I've always stuck to it hard and fast, but since I've been playing the same person for a few weeks now, I recently suggested that we could have an extra "slot" for our armies. I chose an extra HQ because I can't fit Vect, The Baron and Haemonculi in my 2k list without detachments, and he would like to have 4 Reaver jetbike squads in 2k, so has an extra FA slot.

Given that neither of us are trying to "power game" much, would you be happy if I fielded it against you? Or would you demand I followed the chart (and you're well within your rights to do so of course)? Have you ever altered the chart yourself? Did it change the shape of the battles at all?


----------



## Treesnifer (Jun 13, 2010)

Shoot! I'd run with it. I could see doing that in a scenario, but we've done that in Epic SM as well. Our Eldar player HATED the Eldar company cards (something about guardians not being as good a x, y, or z) - we allowed him to make up his own. Needless to say, it was rather interesting to face companies made up of a detachment of Wave Serpents with Banshee, War Walkers, and Falcon Tanks. In the end, all it did was make it difficult to get points out of him since you weren't ever sure what the break point of his company was.

Here in 40K, I think it'd amount to the same thing. Just think if you had your 3 HQs, say having a conference at their bunker, and got caught by an elite deep strike force or a raid of opportunity by a force of skimmers. One of the things I like with the 40K scale is the ability to make a story out of the battles...in Epic SM the battles became very repetitive, even after the siege rules came out.


----------



## SGMAlice (Aug 13, 2010)

When I do play 'Nilla 40k with a few friends, we have been known to add another slot or two to it. Usually by D6'ing it:

1-2=Troops
3-4=Fast Attack
5=Elite
6=Heavy Support

It seems to make no difference, at least in my experience.
Its just another Unit on the battlefield which evens out with the 'Other' unit on the battlefield.

SGMAlice


----------



## Katie Drake (Nov 28, 2007)

Sethis said:


> Now that we've sorted that out - to hijack slightly:
> 
> Does anyone regularly break the FOC? Obviously not in tournaments or pick-up games, but against someone you play a lot?


My group does on occasion when we're playing more background-based games.
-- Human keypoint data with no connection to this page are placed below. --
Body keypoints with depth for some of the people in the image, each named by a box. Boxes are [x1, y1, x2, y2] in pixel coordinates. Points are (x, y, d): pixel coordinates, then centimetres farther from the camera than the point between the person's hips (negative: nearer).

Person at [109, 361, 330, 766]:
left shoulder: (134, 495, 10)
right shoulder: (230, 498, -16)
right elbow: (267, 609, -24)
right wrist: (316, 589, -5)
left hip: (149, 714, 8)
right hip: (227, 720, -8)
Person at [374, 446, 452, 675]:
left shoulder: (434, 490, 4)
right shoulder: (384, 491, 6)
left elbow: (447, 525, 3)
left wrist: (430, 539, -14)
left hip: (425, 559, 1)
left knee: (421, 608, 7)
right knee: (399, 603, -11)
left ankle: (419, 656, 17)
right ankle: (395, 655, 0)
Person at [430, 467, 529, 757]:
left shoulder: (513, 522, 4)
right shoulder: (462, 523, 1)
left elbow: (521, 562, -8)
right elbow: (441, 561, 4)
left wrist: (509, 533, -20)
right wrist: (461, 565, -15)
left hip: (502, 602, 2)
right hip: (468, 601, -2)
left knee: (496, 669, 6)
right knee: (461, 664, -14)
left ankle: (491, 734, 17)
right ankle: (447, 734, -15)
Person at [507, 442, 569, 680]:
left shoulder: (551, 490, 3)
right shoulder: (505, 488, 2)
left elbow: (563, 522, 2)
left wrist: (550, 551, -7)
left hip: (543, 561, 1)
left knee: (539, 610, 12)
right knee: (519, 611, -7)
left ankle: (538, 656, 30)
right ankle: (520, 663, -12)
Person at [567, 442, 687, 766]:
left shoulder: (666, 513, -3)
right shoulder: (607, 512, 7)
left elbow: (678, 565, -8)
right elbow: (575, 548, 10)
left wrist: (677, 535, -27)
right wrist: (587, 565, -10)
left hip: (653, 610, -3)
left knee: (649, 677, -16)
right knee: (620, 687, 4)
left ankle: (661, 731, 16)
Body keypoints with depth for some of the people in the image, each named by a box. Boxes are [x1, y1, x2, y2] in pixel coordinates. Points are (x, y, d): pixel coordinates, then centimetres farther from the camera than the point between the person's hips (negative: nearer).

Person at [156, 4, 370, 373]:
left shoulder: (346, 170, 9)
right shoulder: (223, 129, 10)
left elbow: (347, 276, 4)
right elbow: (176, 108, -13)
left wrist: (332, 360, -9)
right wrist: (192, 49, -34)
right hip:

Last time was a 4,000 point-per-side affair with 2,000 points each of Blood Angels and Black Templars against 4,000 points of Tyranids (the idea was that the battle would be one of those being fought against Hive Fleet Leviathan in the Baal system). We allowed everyone to take a normal FOC plus a single extra HQ choice to allow for a General-like HQ. The objective was to use your General to kill the other side's. Pretty fun stuff.


----------



## Agemo (Jan 14, 2010)

A couple of times in low point doubles (pick up games), we've had the two teammates share a FOC chart between them. This has potential to break stuff, but like somebody mentioned above, we're not really power gaming


----------



## Azezel (May 23, 2010)

Sometimes in doubles games we let allies from different codices share a chart. Fr'ex the last time My Sisters fought alongside the Grey Knights the GK player and I shared a chart. He didn't want to bring an HQ since it's hard to get a good force of GK in 1'000 points.

It's a little bit exploitative, but no-one objected and I think it's actually against the law to accuse a pure Grey Knights player of power-gaming.


----------



## jfvz (Oct 23, 2010)

Sethis said:


> Now that we've sorted that out - to hijack slightly:
> 
> Does anyone regularly break the FOC? Obviously not in tournaments or pick-up games, but against someone you play a lot?


I dont think i would mind, ild probally want an extra heavy support choice though. I generally just use the FOC as a seed to grow my lists around.


----------